Basic option: run trainer.py
python3 trainer.py -f training_file.txt
Note: Trainer.py takes a minute to start up, even when only using the help flag, since it needs to load the scapy module to perform packet sniffing.
Note 2: You can append to an existing training session by specifying the hash prefix to start training from. This is useful if you need to restart a previous training session.
python3 trainer.py -f training_file.txt -s START_HASH_PREFIX
More advanced features, (such as specifying the network interface to train on), can be found in the help options of trainer.py
Currently the Proof of Concept is set up to be run using two different programs. One program makes queries the Pwned Password API using the Python3 requests library. The second program sniffs the wire using Scapy and attempts to identify Pwned Passwords queries and then guess what hash prefix was submitted based on the size of the response.

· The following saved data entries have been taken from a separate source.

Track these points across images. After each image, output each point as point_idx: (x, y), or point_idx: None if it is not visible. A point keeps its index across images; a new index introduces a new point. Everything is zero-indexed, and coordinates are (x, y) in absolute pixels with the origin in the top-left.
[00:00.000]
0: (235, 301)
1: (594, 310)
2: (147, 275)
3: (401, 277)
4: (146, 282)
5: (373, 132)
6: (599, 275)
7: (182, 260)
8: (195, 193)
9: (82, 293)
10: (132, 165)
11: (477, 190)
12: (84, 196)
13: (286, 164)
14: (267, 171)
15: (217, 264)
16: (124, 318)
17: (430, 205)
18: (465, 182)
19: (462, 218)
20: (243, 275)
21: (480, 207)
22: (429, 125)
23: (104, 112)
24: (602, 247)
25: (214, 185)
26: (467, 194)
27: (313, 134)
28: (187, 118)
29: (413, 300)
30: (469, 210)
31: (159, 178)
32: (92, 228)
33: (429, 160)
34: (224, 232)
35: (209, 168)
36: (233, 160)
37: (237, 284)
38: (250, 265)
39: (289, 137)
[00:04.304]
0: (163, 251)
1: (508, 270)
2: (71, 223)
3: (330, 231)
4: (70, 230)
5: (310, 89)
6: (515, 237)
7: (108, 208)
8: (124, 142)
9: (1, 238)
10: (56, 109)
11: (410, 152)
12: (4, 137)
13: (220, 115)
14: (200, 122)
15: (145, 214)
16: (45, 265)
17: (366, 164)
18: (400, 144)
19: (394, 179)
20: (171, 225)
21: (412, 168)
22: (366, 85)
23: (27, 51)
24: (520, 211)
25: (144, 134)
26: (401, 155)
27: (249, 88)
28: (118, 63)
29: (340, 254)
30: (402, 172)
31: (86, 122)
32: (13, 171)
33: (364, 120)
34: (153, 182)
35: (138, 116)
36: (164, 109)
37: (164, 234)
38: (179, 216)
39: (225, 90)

To repeatedly query the Pwned Passwords API:
python3 query_pwned_passwords.py -s HASH_PREFIX_TO_QUERY
To run the sniffer:
python3 sniffer.py -f training_file.txt
The training file is the one that was previously created during the training stage. When the sniffer is run, it'll keep on sniffing the wire until it detects a pwned password lookup. It listens for a bit afterwards to try and ensure it collects the full session, so multiple pwned passwords lookups may be detected and categorized in this timeframe, especially if you are using the query tool.
If Scapy does not correctly identify the network interface to perform sniffing on, you can manually specify it using the -i flag.
python3 sniffer.py -f training_file.txt -i eth0
Finally, if you want to run the sniffer on an already collected pcap file you can use the -p flag.
python3 sniffer.py -f training_file.txt -p capture.pcap
There are other flags in the sniffer.py as well to provide more flexibility when analyzing Pwned Password lookups. Please refer to the program help with the -h flag to find out more about them.
From a basic Proof of Concept standpoint, the attack seems feasible.
- Results of analyzing the different sized results of the plaintext results can be seen in the included pwned_passwords_plaintext.txt. These were collected using the query_pwned_passwords.py tool. They show a significant variation in size between the different hash prefix queries.
 - Trained the sniffer on over 1,074 TLS encrypted hash prefix queries.
 - The sniffer can differentiate between them from passive TLS sniffing ... when the sniffer is working.
 - The sniffer, (and for that matter the trainer), will frequently stop working and basically record the size of the TLS sessions as garbage. This is almost certainly related to limitations in how the TLS parser is currently written. It seems like when I have a "good/reliable" internet connection it works ok, but the second the connection gets weird all my parsing goes out the window.
 - There are enough positive results to date that the attack looks feasible if the attacker has someone working for them that really understands TLS parsing, or already has libraries to do traffic analysis.